What is being asked :: Can you give every line of text in the data below as a Markdown table with the columns Row and Line, skipping blank lines and leaving out the pictures?

Data supplied ::
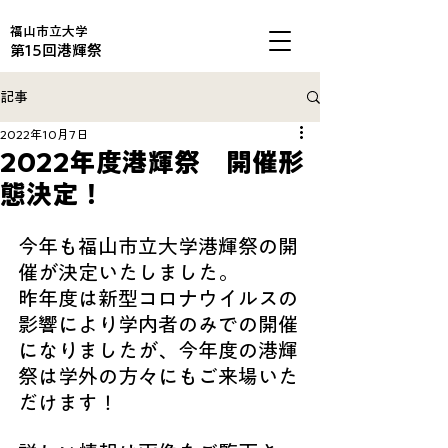
福山市立大学
第15回港輝祭
記事
2022年10月7日
2022年度港輝祭 開催形
態決定！
今年も福山市立大学港輝祭の開
催が決定いたしました。
昨年度は新型コロナウイルスの
影響により学内者のみでの開催
になりましたが、今年度の港輝
祭は学外の方々にもご来場いた
だけます！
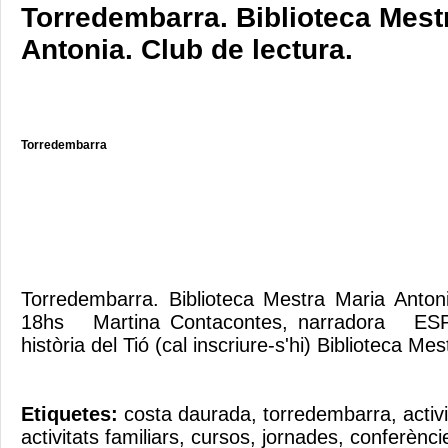
Torredembarra. Biblioteca Mest
Antonia. Club de lectura.
Torredembarra
Torredembarra. Biblioteca Mestra Maria Anton
18hs Martina Contacontes, narradora ES
història del Tió (cal inscriure-s'hi) Biblioteca M
Etiquetes:
costa daurada
,
torredembarra
,
activ
activitats familiars
,
cursos
,
jornades
,
conferènci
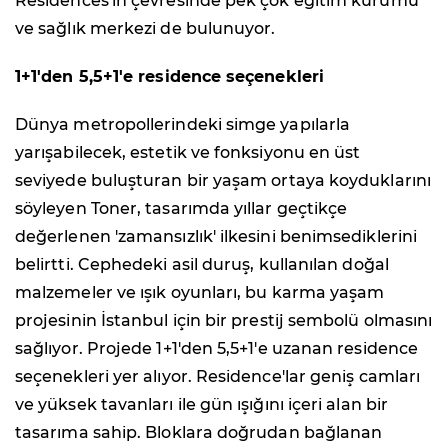
Residences'ın çevresinde pek çok eğitim kurumu
ve sağlık merkezi de bulunuyor.
1+1'den 5,5+1'e residence seçenekleri
Dünya metropollerindeki simge yapılarla
yarışabilecek, estetik ve fonksiyonu en üst
seviyede buluşturan bir yaşam ortaya koyduklarını
söyleyen Toner, tasarımda yıllar geçtikçe
değerlenen 'zamansızlık' ilkesini benimsediklerini
belirtti. Cephedeki asil duruş, kullanılan doğal
malzemeler ve ışık oyunları, bu karma yaşam
projesinin İstanbul için bir prestij sembolü olmasını
sağlıyor. Projede 1+1'den 5,5+1'e uzanan residence
seçenekleri yer alıyor. Residence'lar geniş camları
ve yüksek tavanları ile gün ışığını içeri alan bir
tasarıma sahip. Bloklara doğrudan bağlanan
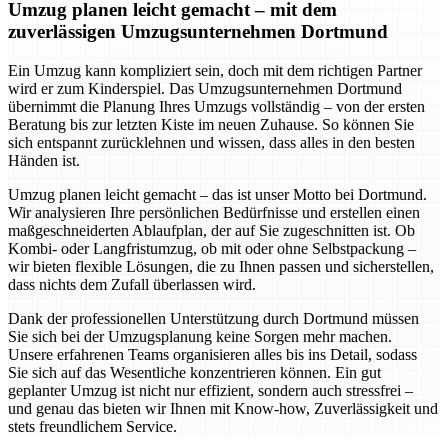
Umzug planen leicht gemacht – mit dem
zuverlässigen Umzugsunternehmen Dortmund
Ein Umzug kann kompliziert sein, doch mit dem richtigen Partner
wird er zum Kinderspiel. Das Umzugsunternehmen Dortmund
übernimmt die Planung Ihres Umzugs vollständig – von der ersten
Beratung bis zur letzten Kiste im neuen Zuhause. So können Sie
sich entspannt zurücklehnen und wissen, dass alles in den besten
Händen ist.
Umzug planen leicht gemacht – das ist unser Motto bei Dortmund.
Wir analysieren Ihre persönlichen Bedürfnisse und erstellen einen
maßgeschneiderten Ablaufplan, der auf Sie zugeschnitten ist. Ob
Kombi- oder Langfristumzug, ob mit oder ohne Selbstpackung –
wir bieten flexible Lösungen, die zu Ihnen passen und sicherstellen,
dass nichts dem Zufall überlassen wird.
Dank der professionellen Unterstützung durch Dortmund müssen
Sie sich bei der Umzugsplanung keine Sorgen mehr machen.
Unsere erfahrenen Teams organisieren alles bis ins Detail, sodass
Sie sich auf das Wesentliche konzentrieren können. Ein gut
geplanter Umzug ist nicht nur effizient, sondern auch stressfrei –
und genau das bieten wir Ihnen mit Know-how, Zuverlässigkeit und
stets freundlichem Service.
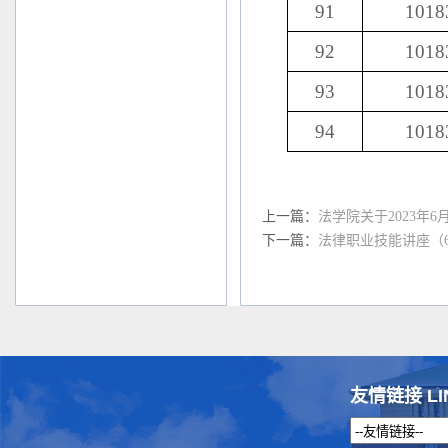
91
1018
92
1018
93
1018
94
1018
上一篇：
法学院关于2023年
下一篇：
法律职业技能讲座（
友情链接 LI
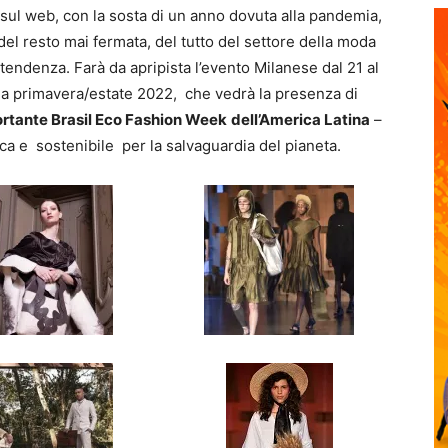
 sul web, con la sosta di un anno dovuta alla pandemia,
, del resto mai fermata, del tutto del settore della moda
i tendenza. Farà da apripista l’evento Milanese dal 21 al
a primavera/estate 2022, che vedrà la presenza di
ortante Brasil Eco Fashion Week
dell’America Latina
–
a e sostenibile per la salvaguardia del pianeta.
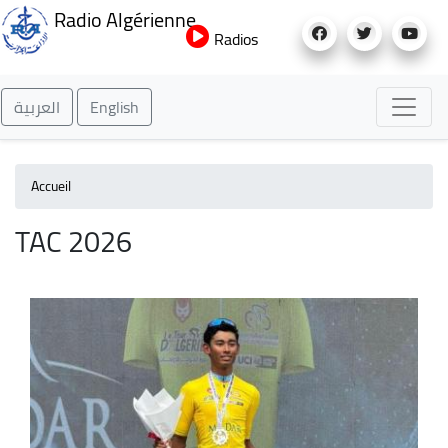
Aller
Radio Algérienne
au
Radios
contenu
principal
العربية
English
Accueil
TAC 2026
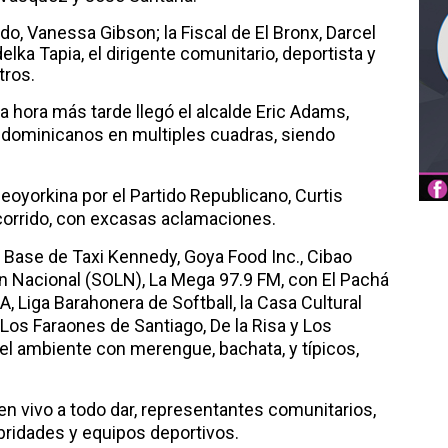
o, Vanessa Gibson; la Fiscal de El Bronx, Darcel
lka Tapia, el dirigente comunitario, deportista y
tros.
una hora más tarde llegó el alcalde Eric Adams,
e dominicanos en multiples cuadras, siendo
neoyorkina por el Partido Republicano, Curtis
ecorrido, con excasas aclamaciones.
Base de Taxi Kennedy, Goya Food Inc., Cibao
n Nacional (SOLN), La Mega 97.9 FM, con El Pachá
, Liga Barahonera de Softball, la Casa Cultural
Los Faraones de Santiago, De la Risa y Los
l ambiente con merengue, bachata, y típicos,
 vivo a todo dar, representantes comunitarios,
ebridades y equipos deportivos.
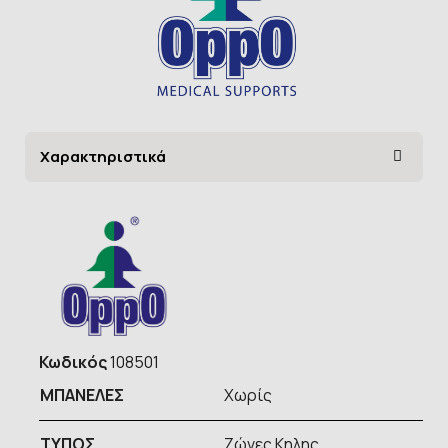
Χαρακτηριστικά
Κωδικός
108501
ΜΠΑΝΕΛΕΣ
Χωρίς
ΤΥΠOΣ
Ζώνες Κηλης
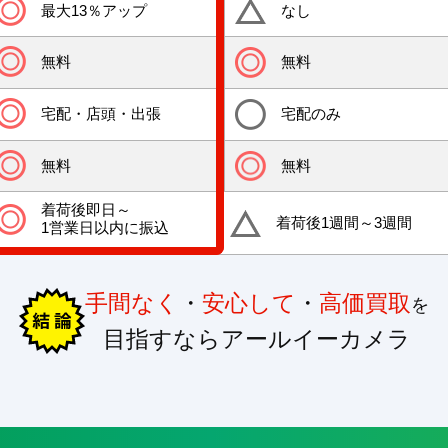
最大13％アップ
なし
無料
無料
宅配・店頭・出張
宅配のみ
無料
無料
着荷後即日～
着荷後1週間～3週間
1営業日以内に振込
手間なく
・
安心して
・
高価買取
を
目指すならアールイーカメラ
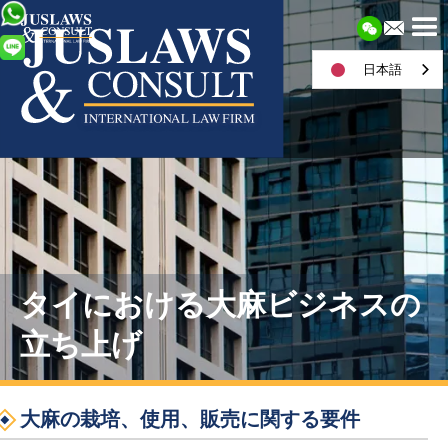
日本語
タイにおける大麻ビジネスの
立ち上げ
大麻の栽培、使用、販売に関する要件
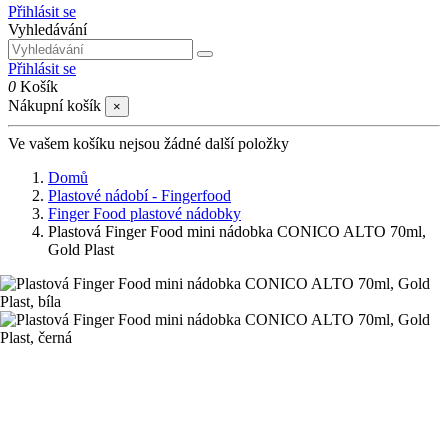
Přihlásit se
Vyhledávání
Přihlásit se
0
Košík
Nákupní košík
×
Ve vašem košíku nejsou žádné další položky
Domů
Plastové nádobí - Fingerfood
Finger Food plastové nádobky
Plastová Finger Food mini nádobka CONICO ALTO 70ml,
Gold Plast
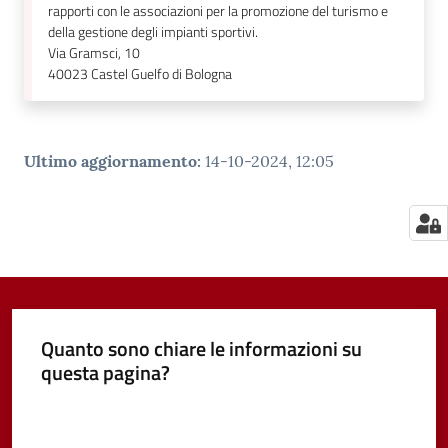
rapporti con le associazioni per la promozione del turismo e
della gestione degli impianti sportivi.
Via Gramsci, 10
40023
Castel Guelfo di Bologna
Ultimo aggiornamento
:
14-10-2024, 12:05
Quanto sono chiare le informazioni su
questa pagina?
Valuta da 1 a 5 stelle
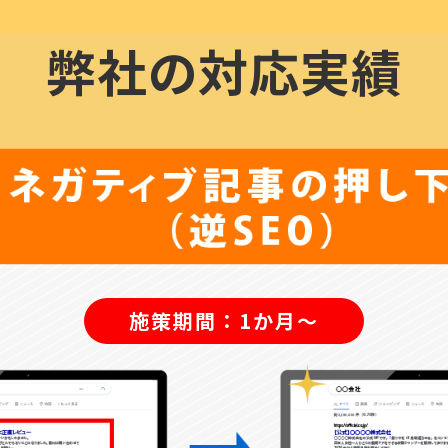
弊社の対応実績
施策期間：1か月〜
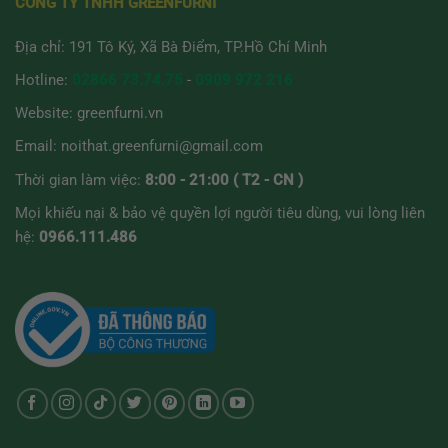
CÔNG TY TNHH GREENFURNI
Địa chỉ: 191 Tô Ký, Xã Bà Điểm, TP.Hồ Chí Minh
Hotline:
02866 73.74.75
-
0909 972 216
Website:
greenfurni.vn
Email:
noithat.greenfurni@gmail.com
Thời gian làm việc:
8:00 - 21:00 ( T2 - CN )
Mọi khiếu nại & bảo vệ quyền lợi người tiêu dùng, vui lòng liên
hệ:
0966.111.486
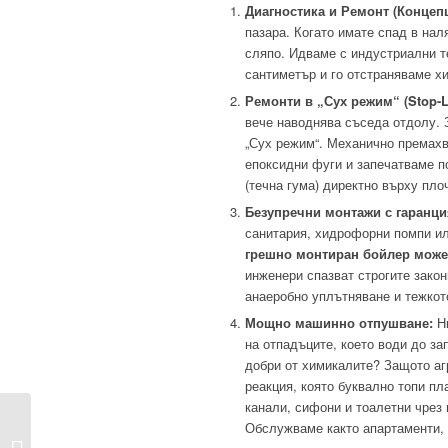
Диагностика и Ремонт (Концепц
пазара. Когато имате спад в нал
сляпо. Идваме с индустриални т
сантиметър и го отстраняваме х
Ремонти в „Сух режим“ (Stop-L
вече наводнява съседа отдолу. 
„Сух режим“. Механично премахв
епоксидни фуги и запечатваме п
(течна гума) директно върху пло
Безупречни монтажи с гаранци
санитария, хидрофорни помпи ил
грешно монтиран бойлер може 
инженери спазват строгите зако
анаеробно уплътняване и тежкот
Мощно машинно отпушване:
Ни
на отпадъците, което води до за
добри от химикалите? Защото аг
реакция, която буквално топи п
канали, сифони и тоалетни чрез
Преглед на
Обслужваме както апартаменти, 
съвременни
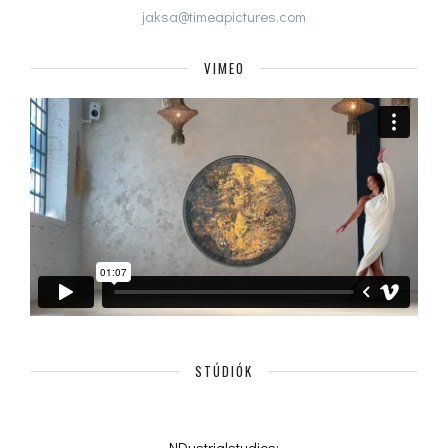
jaksa@timeapictures.com
VIMEO
STÚDIÓK
NDustrialstudios:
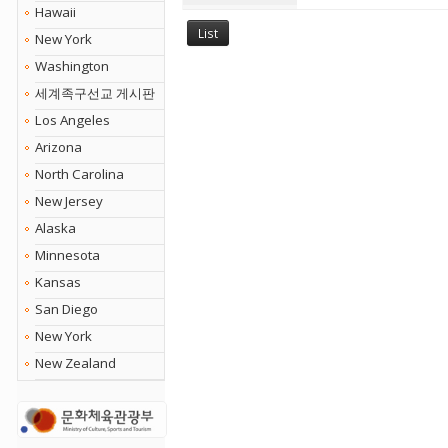
Hawaii
List
New York
Washington
세계족구선교 게시판
Los Angeles
Arizona
North Carolina
New Jersey
Alaska
Minnesota
Kansas
San Diego
New York
New Zealand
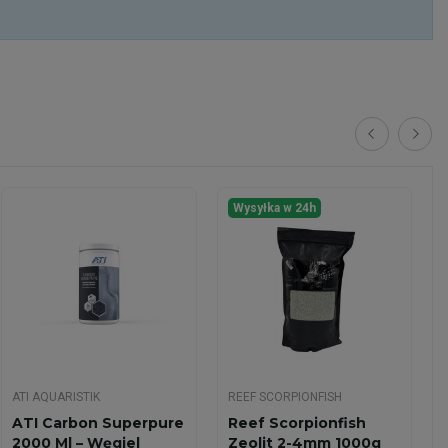
Wysyłka w 24h
ATI AQUARISTIK
REEF SCORPIONFISH
ATI Carbon Superpure
Reef Scorpionfish
2000 Ml – Węgiel
Zeolit 2-4mm 1000g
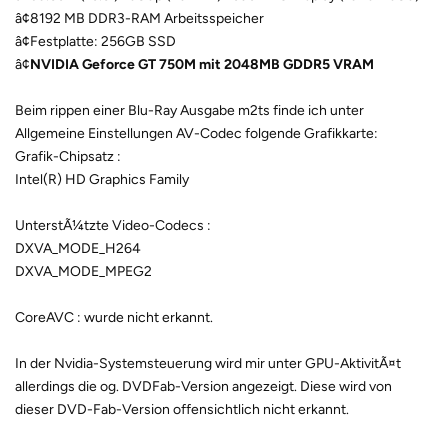
â¢8192 MB DDR3-RAM Arbeitsspeicher
â¢Festplatte: 256GB SSD
â¢
NVIDIA Geforce GT 750M mit 2048MB GDDR5 VRAM
Beim rippen einer Blu-Ray Ausgabe m2ts finde ich unter
Allgemeine Einstellungen AV-Codec folgende Grafikkarte:
Grafik-Chipsatz :
Intel(R) HD Graphics Family
UnterstÃ¼tzte Video-Codecs :
DXVA_MODE_H264
DXVA_MODE_MPEG2
CoreAVC : wurde nicht erkannt.
In der Nvidia-Systemsteuerung wird mir unter GPU-AktivitÃ¤t
allerdings die og. DVDFab-Version angezeigt. Diese wird von
dieser DVD-Fab-Version offensichtlich nicht erkannt.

Answer to this exercise ::
| Row | Line |
|---|---|
| 1 | 福山市立大学 |
| 2 | 第15回港輝祭 |
| 3 | 記事 |
| 4 | 2022年10月7日 |
| 5 | 2022年度港輝祭 開催形 |
| 6 | 態決定！ |
| 7 | 今年も福山市立大学港輝祭の開 |
| 8 | 催が決定いたしました。 |
| 9 | 昨年度は新型コロナウイルスの |
| 10 | 影響により学内者のみでの開催 |
| 11 | になりましたが、今年度の港輝 |
| 12 | 祭は学外の方々にもご来場いた |
| 13 | だけます！ |
| 14 | Torredembarra. Biblioteca Mest |
| 15 | Antonia. Club de lectura. |
| 16 | Torredembarra |
| 17 | Torredembarra. Biblioteca Mestra Maria Anton |
| 18 | 18hs Martina Contacontes, narradora ES |
| 19 | història del Tió (cal inscriure-s'hi) Biblioteca M |
| 20 | Etiquetes: |
| 21 | costa daurada |
| 22 | , |
| 23 | torredembarra |
| 24 | , |
| 25 | activ |
| 26 | activitats familiars |
| 27 | , |
| 28 | cursos |
| 29 | , |
| 30 | jornades |
| 31 | , |
| 32 | conferènci |
| 33 | Residences'ın çevresinde pek çok eğitim kurumu |
| 34 | ve sağlık merkezi de bulunuyor. |
| 35 | 1+1'den 5,5+1'e residence seçenekleri |
| 36 | Dünya metropollerindeki simge yapılarla |
| 37 | yarışabilecek, estetik ve fonksiyonu en üst |
| 38 | seviyede buluşturan bir yaşam ortaya koyduklarını |
| 39 | söyleyen Toner, tasarımda yıllar geçtikçe |
| 40 | değerlenen 'zamansızlık' ilkesini benimsediklerini |
| 41 | belirtti. Cephedeki asil duruş, kullanılan doğal |
| 42 | malzemeler ve ışık oyunları, bu karma yaşam |
| 43 | projesinin İstanbul için bir prestij sembolü olmasını |
| 44 | sağlıyor. Projede 1+1'den 5,5+1'e uzanan residence |
| 45 | seçenekleri yer alıyor. Residence'lar geniş camları |
| 46 | ve yüksek tavanları ile gün ışığını içeri alan bir |
| 47 | tasarıma sahip. Bloklara doğrudan bağlanan |
| 48 | Umzug planen leicht gemacht – mit dem |
| 49 | zuverlässigen Umzugsunternehmen Dortmund |
| 50 | Ein Umzug kann kompliziert sein, doch mit dem richtigen Partner |
| 51 | wird er zum Kinderspiel. Das Umzugsunternehmen Dortmund |
| 52 | übernimmt die Planung Ihres Umzugs vollständig – von der ersten |
| 53 | Beratung bis zur letzten Kiste im neuen Zuhause. So können Sie |
| 54 | sich entspannt zurücklehnen und wissen, dass alles in den besten |
| 55 | Händen ist. |
| 56 | Umzug planen leicht gemacht – das ist unser Motto bei Dortmund. |
| 57 | Wir analysieren Ihre persönlichen Bedürfnisse und erstellen einen |
| 58 | maßgeschneiderten Ablaufplan, der auf Sie zugeschnitten ist. Ob |
| 59 | Kombi- oder Langfristumzug, ob mit oder ohne Selbstpackung – |
| 60 | wir bieten flexible Lösungen, die zu Ihnen passen und sicherstellen, |
| 61 | dass nichts dem Zufall überlassen wird. |
| 62 | Dank der professionellen Unterstützung durch Dortmund müssen |
| 63 | Sie sich bei der Umzugsplanung keine Sorgen mehr machen. |
| 64 | Unsere erfahrenen Teams organisieren alles bis ins Detail, sodass |
| 65 | Sie sich auf das Wesentliche konzentrieren können. Ein gut |
| 66 | geplanter Umzug ist nicht nur effizient, sondern auch stressfrei – |
| 67 | und genau das bieten wir Ihnen mit Know-how, Zuverlässigkeit und |
| 68 | stets freundlichem Service. |
| 69 | 91 |
| 70 | 1018 |
| 71 | 92 |
| 72 | 1018 |
| 73 | 93 |
| 74 | 1018 |
| 75 | 94 |
| 76 | 1018 |
| 77 | 上一篇： |
| 78 | 法学院关于2023年 |
| 79 | 下一篇： |
| 80 | 法律职业技能讲座（ |
| 81 | 友情链接 LI |
| 82 |  sul web, con la sosta di un anno dovuta alla pandemia, |
| 83 | , del resto mai fermata, del tutto del settore della moda |
| 84 | i tendenza. Farà da apripista l’evento Milanese dal 21 al |
| 85 | a primavera/estate 2022, che vedrà la presenza di |
| 86 | ortante Brasil Eco Fashion Week |
| 87 | dell’America Latina |
| 88 | – |
| 89 | a e sostenibile per la salvaguardia del pianeta. |
| 90 | Aller |
| 91 | Radio Algérienne |
| 92 | au |
| 93 | Radios |
| 94 | contenu |
| 95 | principal |
| 96 | العربية |
| 97 | English |
| 98 | Accueil |
| 99 | TAC 2026 |
| 100 | o, Vanessa Gibson; la Fiscal de El Bronx, Darcel |
| 101 | lka Tapia, el dirigente comunitario, deportista y |
| 102 | tros. |
| 103 | una hora más tarde llegó el alcalde Eric Adams, |
| 104 | e dominicanos en multiples cuadras, siendo |
| 105 | neoyorkina por el Partido Republicano, Curtis |
| 106 | ecorrido, con excasas aclamaciones. |
| 107 | Base de Taxi Kennedy, Goya Food Inc., Cibao |
| 108 | n Nacional (SOLN), La Mega 97.9 FM, con El Pachá |
| 109 | , Liga Barahonera de Softball, la Casa Cultural |
| 110 | Los Faraones de Santiago, De la Risa y Los |
| 111 | l ambiente con merengue, bachata, y típicos, |
| 112 |  vivo a todo dar, representantes comunitarios, |
| 113 | ebridades y equipos deportivos. |
| 114 | Χαρακτηριστικά |
| 115 | Κωδικός |
| 116 | 108501 |
| 117 | ΜΠΑΝΕΛΕΣ |
| 118 | Χωρίς |
| 119 | ΤΥΠOΣ |
| 120 | Ζώνες Κηλης |
| 121 | 最大13％アップ |
| 122 | なし |
| 123 | 無料 |
| 124 | 無料 |
| 125 | 宅配・店頭・出張 |
| 126 | 宅配のみ |
| 127 | 無料 |
| 128 | 無料 |
| 129 | 着荷後即日～ |
| 130 | 着荷後1週間～3週間 |
| 131 | 1営業日以内に振込 |
| 132 | 手間なく |
| 133 | ・ |
| 134 | 安心して |
| 135 | ・ |
| 136 | 高価買取 |
| 137 | を |
| 138 | 目指すならアールイーカメラ |
| 139 | 日本語 |
| 140 | タイにおける大麻ビジネスの |
| 141 | 立ち上げ |
| 142 | 大麻の栽培、使用、販売に関する要件 |
| 143 | Přihlásit se |
| 144 | Vyhledávání |
| 145 | Přihlásit se |
| 146 | 0 |
| 147 | Košík |
| 148 | Nákupní košík |
| 149 | × |
| 150 | Ve vašem košíku nejsou žádné další položky |
| 151 | Domů |
| 152 | Plastové nádobí - Fingerfood |
| 153 | Finger Food plastové nádobky |
| 154 | Plastová Finger Food mini nádobka CONICO ALTO 70ml, |
| 155 | Gold Plast |
| 156 | rapporti con le associazioni per la promozione del turismo e |
| 157 | della gestione degli impianti sportivi. |
| 158 | Via Gramsci, 10 |
| 159 | 40023 |
| 160 | Castel Guelfo di Bologna |
| 161 | Ultimo aggiornamento |
| 162 | : |
| 163 | 14-10-2024, 12:05 |
| 164 | Quanto sono chiare le informazioni su |
| 165 | questa pagina? |
| 166 | Valuta da 1 a 5 stelle |
| 167 | 弊社の対応実績 |
| 168 | 施策期間：1か月〜 |
| 169 | CÔNG TY TNHH GREENFURNI |
| 170 | Địa chỉ: 191 Tô Ký, Xã Bà Điểm, TP.Hồ Chí Minh |
| 171 | Hotline: |
| 172 | 02866 73.74.75 |
| 173 | - |
| 174 | 0909 972 216 |
| 175 | Website: |
| 176 | greenfurni.vn |
| 177 | Email: |
| 178 | noithat.greenfurni@gmail.com |
| 179 | Thời gian làm việc: |
| 180 | 8:00 - 21:00 ( T2 - CN ) |
| 181 | Mọi khiếu nại & bảo vệ quyền lợi người tiêu dùng, vui lòng liên |
| 182 | hệ: |
| 183 | 0966.111.486 |
| 184 | Диагностика и Ремонт (Концепц |
| 185 | пазара. Когато имате спад в нал |
| 186 | сляпо. Идваме с индустриални т |
| 187 | сантиметър и го отстраняваме х |
| 188 | Ремонти в „Сух режим“ (Stop-L |
| 189 | вече наводнява съседа отдолу.  |
| 190 | „Сух режим“. Механично премахв |
| 191 | епоксидни фуги и запечатваме п |
| 192 | (течна гума) директно върху пло |
| 193 | Безупречни монтажи с гаранци |
| 194 | санитария, хидрофорни помпи ил |
| 195 | грешно монтиран бойлер може  |
| 196 | инженери спазват строгите зако |
| 197 | анаеробно уплътняване и тежкот |
| 198 | Мощно машинно отпушване: |
| 199 | Ни |
| 200 | на отпадъците, което води до за |
| 201 | добри от химикалите? Защото аг |
| 202 | реакция, която буквално топи п |
| 203 | канали, сифони и тоалетни чрез |
| 204 | Преглед на |
| 205 | Обслужваме както апартаменти,  |
| 206 | съвременни |
| 207 | jaksa@timeapictures.com |
| 208 | VIMEO |
| 209 | STÚDIÓK |
| 210 | NDustrialstudios: |
| 211 | Hawaii |
| 212 | List |
| 213 | New York |
| 214 | Washington |
| 215 | 세계족구선교 게시판 |
| 216 | Los Angeles |
| 217 | Arizona |
| 218 | North Carolina |
| 219 | New Jersey |
| 220 | Alaska |
| 221 | Minnesota |
| 222 | Kansas |
| 223 | San Diego |
| 224 | New York |
| 225 | New Zealand |
| 226 | Wysyłka w 24h |
| 227 | ATI AQUARISTIK |
| 228 | REEF SCORPIONFISH |
| 229 | ATI Carbon Superpure |
| 230 | Reef Scorpionfish |
| 231 | 2000 Ml – Węgiel |
| 232 | Zeolit 2-4mm 1000g |
| 233 | â¢8192 MB DDR3-RAM Arbeitsspeicher |
| 234 | â¢Festplatte: 256GB SSD |
| 235 | â¢ |
| 236 | NVIDIA Geforce GT 750M mit 2048MB GDDR5 VRAM |
| 237 | Beim rippen einer Blu-Ray Ausgabe m2ts finde ich unter |
| 238 | Allgemeine Einstellungen AV-Codec folgende Grafikkarte: |
| 239 | Grafik-Chipsatz : |
| 240 | Intel(R) HD Graphics Family |
| 241 | UnterstÃ¼tzte Video-Codecs : |
| 242 | DXVA_MODE_H264 |
| 243 | DXVA_MODE_MPEG2 |
| 244 | CoreAVC : wurde nicht erkannt. |
| 245 | In der Nvidia-Systemsteuerung wird mir unter GPU-AktivitÃ¤t |
| 246 | allerdings die og. DVDFab-Version angezeigt. Diese wird von |
| 247 | dieser DVD-Fab-Version offensichtlich nicht erkannt. |